[Work to complete]: All lines from the one containing "Борисова Софья Игоревна, Task 3: 1 -> 2" through the final line of the entries are to be written out verbatim; no other line is to be included.

Records drawn from a dataset:
● ● ●
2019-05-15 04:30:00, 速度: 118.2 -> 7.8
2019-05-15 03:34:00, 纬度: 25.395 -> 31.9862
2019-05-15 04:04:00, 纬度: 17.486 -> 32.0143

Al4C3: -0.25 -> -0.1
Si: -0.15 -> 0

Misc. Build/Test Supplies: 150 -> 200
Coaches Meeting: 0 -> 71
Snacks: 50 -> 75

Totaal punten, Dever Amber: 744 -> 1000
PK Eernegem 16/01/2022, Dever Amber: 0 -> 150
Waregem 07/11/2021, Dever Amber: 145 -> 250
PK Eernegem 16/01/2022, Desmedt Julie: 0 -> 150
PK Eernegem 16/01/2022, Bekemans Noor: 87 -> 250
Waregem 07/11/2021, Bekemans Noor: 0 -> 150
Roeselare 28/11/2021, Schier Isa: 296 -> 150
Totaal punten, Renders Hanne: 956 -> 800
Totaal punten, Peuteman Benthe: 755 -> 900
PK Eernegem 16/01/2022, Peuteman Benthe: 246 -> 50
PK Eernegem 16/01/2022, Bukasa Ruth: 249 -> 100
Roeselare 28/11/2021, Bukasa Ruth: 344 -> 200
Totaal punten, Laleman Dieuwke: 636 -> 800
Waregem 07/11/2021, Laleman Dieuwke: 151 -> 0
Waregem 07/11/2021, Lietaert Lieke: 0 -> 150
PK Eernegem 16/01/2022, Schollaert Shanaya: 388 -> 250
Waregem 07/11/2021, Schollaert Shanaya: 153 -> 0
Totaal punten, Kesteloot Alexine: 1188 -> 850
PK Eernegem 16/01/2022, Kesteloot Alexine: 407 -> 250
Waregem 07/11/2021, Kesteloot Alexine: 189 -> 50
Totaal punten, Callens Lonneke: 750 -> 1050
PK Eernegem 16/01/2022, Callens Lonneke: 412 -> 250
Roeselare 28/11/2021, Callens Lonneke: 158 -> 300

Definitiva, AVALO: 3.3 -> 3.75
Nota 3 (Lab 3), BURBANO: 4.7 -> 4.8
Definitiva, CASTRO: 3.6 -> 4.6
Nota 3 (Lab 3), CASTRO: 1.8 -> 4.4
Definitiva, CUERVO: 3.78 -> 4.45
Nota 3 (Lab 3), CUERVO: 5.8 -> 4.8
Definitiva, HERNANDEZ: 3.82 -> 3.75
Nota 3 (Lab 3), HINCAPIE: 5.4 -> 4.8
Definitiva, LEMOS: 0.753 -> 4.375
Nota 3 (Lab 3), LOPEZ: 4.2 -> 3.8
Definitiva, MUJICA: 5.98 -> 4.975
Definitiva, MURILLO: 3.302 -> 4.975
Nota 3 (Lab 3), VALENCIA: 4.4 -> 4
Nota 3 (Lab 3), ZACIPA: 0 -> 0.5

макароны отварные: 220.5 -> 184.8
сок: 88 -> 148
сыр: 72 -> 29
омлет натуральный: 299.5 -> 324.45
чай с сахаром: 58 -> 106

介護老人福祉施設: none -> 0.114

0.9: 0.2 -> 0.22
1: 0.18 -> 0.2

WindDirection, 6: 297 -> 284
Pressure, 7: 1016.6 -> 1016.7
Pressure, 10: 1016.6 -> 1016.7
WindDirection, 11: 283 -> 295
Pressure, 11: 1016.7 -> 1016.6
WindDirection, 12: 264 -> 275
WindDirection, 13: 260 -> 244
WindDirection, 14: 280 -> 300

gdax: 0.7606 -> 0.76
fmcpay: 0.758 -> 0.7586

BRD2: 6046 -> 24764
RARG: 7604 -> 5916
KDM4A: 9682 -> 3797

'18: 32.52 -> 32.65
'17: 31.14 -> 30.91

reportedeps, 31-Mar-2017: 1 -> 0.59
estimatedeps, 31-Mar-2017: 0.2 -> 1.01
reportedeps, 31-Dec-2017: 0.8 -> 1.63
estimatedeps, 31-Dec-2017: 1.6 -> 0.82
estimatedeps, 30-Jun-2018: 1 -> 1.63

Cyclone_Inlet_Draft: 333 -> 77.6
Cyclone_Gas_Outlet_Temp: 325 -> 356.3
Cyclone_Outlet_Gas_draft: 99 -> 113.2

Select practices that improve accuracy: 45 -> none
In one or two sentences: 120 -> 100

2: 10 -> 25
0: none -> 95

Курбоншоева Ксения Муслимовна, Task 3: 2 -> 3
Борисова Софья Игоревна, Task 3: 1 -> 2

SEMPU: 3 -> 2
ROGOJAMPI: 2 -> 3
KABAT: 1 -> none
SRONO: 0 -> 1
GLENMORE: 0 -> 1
● ● ●
[Task response]:
Борисова Софья Игоревна, Task 3: 1 -> 2

SEMPU: 3 -> 2
ROGOJAMPI: 2 -> 3
KABAT: 1 -> none
SRONO: 0 -> 1
GLENMORE: 0 -> 1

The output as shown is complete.